Some things you probably don't want to know: 

  • ​While VCH will be using this assay, others in Vancouver such as St. Paul's,​ use a HS-Tropoinin T, who's MINS cut-off is 20ng/L. 

  • The two big manufactures of HS-Tropoinin I assay machines are Siemens and Abbott.  The MINS cut-offs for these vary any where from 60 to 75ng/L, and are even variable between assays made by the same company but run on different platforms. 

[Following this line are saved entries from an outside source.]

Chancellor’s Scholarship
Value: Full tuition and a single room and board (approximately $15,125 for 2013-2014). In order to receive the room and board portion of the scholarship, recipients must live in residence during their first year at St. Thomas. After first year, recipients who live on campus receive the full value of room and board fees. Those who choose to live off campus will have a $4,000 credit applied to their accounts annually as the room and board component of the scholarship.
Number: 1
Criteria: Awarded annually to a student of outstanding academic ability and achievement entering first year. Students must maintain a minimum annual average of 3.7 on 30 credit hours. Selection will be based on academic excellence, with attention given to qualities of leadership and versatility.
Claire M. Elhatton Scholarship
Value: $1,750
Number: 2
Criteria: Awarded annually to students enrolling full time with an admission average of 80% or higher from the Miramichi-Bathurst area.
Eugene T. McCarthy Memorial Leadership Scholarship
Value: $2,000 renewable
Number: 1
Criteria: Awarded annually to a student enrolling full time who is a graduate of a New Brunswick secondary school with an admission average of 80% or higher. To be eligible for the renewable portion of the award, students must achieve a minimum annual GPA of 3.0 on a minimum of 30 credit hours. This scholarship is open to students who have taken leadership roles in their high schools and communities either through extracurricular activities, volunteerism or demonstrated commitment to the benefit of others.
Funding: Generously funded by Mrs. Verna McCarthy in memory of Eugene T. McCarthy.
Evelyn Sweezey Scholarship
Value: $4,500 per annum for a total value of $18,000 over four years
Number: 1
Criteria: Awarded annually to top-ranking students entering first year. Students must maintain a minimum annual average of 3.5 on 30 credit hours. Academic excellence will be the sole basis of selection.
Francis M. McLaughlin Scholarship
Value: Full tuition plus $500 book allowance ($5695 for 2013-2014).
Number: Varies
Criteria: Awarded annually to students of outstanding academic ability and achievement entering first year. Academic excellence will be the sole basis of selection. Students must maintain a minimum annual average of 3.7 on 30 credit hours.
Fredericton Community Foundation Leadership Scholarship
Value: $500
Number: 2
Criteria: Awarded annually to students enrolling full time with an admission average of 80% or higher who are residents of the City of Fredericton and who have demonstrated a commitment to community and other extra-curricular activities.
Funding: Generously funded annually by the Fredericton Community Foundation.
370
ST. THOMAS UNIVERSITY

  • This all might change within the year, as the Lab tells me they will be switching to a newer HS-Troponin I at some future point, but can't be sure who the distributor will be yet.

MINS
BIPAP

BiPAP/NIPPV Pathway: New or Established for non-critical wards (Updated: Feb 2024)

 

Day Cases (SDA) and Troponin Testing Post-op

There has been several instances of patients having Daycare Procedures under Sedation (no GA or Regional) for whom a troponin has been ordered by Anesthesia post-op.  There has been some confusion about where these patients should go following their procedure - PACU vs. PCC.  

 

First, recall that postoperative MINS surveillance is only relevant for patients with greater than 5% risk of MINS based on either RCRI or pre-op BNP, and only for patients that are planned to be in-hospital for at least one night.  

 

If a Troponin is being ordered for Daycare patients it must, by default, be to rule out an acute cardiac event (this may be due to patient developing symptoms of concern, an event of concern during the procedure, or ECG changes) and NOT for MINS surveillance.  

 

Given this, all patients who are having a Troponin drawn following planned Daycare surgery should be in the PACU and on monitor until the Troponin is done and the POA or equivalent has reviewed the case and deemed the patient safe to go to PCC before going home.  

 

If you are doing a Daycare case under sedation only (no GA or Regional) and you feel the patient should have a Troponin done post-procedure, these patients must go to PACU post-procedure, not the PCC.  A call to PACU in advance to alert them of the need for such a patient to come to PACU would be much appreciated.